不是,兄弟,你这碰瓷是不是有点太生硬了?
我这刚进门不到十分钟,连口水都没喝,怎么就有时间对你的狗窝进行一番狂野输出了?
“哈奇,别乱说!”阿啃立刻挡在墨尘身前,瓮声瓮气地说道,“墨尘是我兄弟!他也是刚到!”
名叫哈奇的哈士奇狗头人委屈地指着自己的床:“可是……可是俺的窝乱了!俺的《天道基础理论》也被啃了!肯定是有人趁我不在,偷偷进来报复我!”
墨尘眼角又是一抽。
报复你?
就你这智商,还需要别人报复吗?老天爷已经把debUff给你叠满了。
就在这时,那个边牧模样的狗头人慢悠悠地走了进来。
他没有参与争吵,只是走到那张凌乱的书桌前,用鼻子仔细嗅了嗅,又用爪子扒拉了一下那本被啃烂的教科书。
然后,他用一种看透了一切的、充满智慧的眼神,看向哈奇。
“哈奇,你早上出门前,是不是觉得《天道基础理论》第一章的‘灵子自旋与波动性’太难了?”
哈奇愣了一下,下意识地点了点头:“是啊,跟天书一样,俺一个字都看不懂。”
边牧用爪子指了指书上那排清晰的牙印。
“所以,你就物理意义上地‘啃’了它,试图通过这种方式来消化知识,对吗?”
“……”哈奇。
“至于你的窝,”边牧又指了指墙角的那个土堆,“你觉得宿舍的床板太硬,没有你们冰原部落的冻土睡着舒服,所以你就从楼下花园里刨了点土回来,想给自己搭个窝。结果刨得太用力,把自己的龙骨棒给蹭掉了一块,对吗?”
“……”哈奇的脸,哦不,狗脸,瞬间涨红。
他张了张嘴,想反驳,却发现对方说的每一个字,都像是昨天发生在他身上的高清录像回放。

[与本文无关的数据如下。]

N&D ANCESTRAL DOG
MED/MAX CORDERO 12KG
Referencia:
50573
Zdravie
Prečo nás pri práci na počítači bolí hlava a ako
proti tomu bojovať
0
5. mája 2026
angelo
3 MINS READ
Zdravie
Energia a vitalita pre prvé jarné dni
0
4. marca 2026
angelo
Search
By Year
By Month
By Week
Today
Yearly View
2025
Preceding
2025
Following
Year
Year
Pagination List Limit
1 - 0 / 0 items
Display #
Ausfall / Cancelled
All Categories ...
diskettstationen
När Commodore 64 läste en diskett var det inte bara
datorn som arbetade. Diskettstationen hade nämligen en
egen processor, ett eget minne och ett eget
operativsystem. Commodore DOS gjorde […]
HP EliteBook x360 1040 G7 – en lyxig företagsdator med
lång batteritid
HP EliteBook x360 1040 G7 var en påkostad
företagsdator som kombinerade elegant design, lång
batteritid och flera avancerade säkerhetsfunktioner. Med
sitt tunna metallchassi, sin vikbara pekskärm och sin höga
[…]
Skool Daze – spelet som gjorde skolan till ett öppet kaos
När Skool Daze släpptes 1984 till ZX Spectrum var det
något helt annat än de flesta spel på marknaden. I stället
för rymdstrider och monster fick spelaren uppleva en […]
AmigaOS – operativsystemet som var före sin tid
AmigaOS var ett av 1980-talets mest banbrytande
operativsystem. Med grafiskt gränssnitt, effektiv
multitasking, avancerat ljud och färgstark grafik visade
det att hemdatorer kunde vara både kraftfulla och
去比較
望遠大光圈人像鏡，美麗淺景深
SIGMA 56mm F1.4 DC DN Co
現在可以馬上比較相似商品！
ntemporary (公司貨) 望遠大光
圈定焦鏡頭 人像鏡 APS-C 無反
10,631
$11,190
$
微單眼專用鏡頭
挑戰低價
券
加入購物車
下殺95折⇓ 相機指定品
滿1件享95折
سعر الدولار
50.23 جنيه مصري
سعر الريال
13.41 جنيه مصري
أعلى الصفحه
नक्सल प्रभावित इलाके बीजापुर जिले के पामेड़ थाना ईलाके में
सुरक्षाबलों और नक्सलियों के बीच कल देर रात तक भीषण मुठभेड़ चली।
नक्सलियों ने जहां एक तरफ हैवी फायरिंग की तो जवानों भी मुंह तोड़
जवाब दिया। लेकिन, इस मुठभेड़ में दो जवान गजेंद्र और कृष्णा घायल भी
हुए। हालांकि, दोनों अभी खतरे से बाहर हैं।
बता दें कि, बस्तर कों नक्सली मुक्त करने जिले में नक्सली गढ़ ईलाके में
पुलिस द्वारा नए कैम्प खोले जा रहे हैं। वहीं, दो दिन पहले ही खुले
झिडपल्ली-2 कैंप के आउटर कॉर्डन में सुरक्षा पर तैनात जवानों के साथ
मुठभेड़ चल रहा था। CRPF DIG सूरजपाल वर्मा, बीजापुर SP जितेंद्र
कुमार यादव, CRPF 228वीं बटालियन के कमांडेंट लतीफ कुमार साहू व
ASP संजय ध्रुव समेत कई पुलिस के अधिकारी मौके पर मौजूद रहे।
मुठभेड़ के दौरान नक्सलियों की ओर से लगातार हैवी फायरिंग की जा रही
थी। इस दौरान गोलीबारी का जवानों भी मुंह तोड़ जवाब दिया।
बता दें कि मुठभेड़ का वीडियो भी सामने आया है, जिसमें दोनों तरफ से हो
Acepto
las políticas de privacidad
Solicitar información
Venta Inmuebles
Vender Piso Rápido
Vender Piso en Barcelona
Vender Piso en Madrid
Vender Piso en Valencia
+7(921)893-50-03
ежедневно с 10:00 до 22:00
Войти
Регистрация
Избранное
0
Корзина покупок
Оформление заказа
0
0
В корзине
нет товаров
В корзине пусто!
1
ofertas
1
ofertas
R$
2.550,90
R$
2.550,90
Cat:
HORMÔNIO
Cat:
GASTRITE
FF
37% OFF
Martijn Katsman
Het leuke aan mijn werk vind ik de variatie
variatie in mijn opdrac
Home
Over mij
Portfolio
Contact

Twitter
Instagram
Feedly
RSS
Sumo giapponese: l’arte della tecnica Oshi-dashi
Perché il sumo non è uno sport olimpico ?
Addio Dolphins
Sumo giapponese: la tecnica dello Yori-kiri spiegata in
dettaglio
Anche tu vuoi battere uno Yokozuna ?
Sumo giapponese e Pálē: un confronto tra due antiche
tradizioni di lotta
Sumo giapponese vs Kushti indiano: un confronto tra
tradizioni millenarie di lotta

“我……我那是想改善一下睡眠环境!”他梗着脖子,做着最后的挣扎。
空气,陷入了死一般的寂静。
阿啃挠了挠自己毛茸茸的后脑勺,露出了一个憨厚的笑容,试图打破尴尬:“那个……墨尘,我给你介绍一下。”
他指了指那个恨不得把头埋进土里的哈士奇:“他叫哈奇,冰原部落的,我们那疙瘩,他这个品种的,主打一个……气氛活跃。”
墨尘点点头,表示理解。
活跃,指智商常年活跃在及格线以下。
阿啃又指了指那个智商碾压全场的边牧:“他叫牧歌,智慧溪谷的。我们这届定向委培生里,笔试第一。”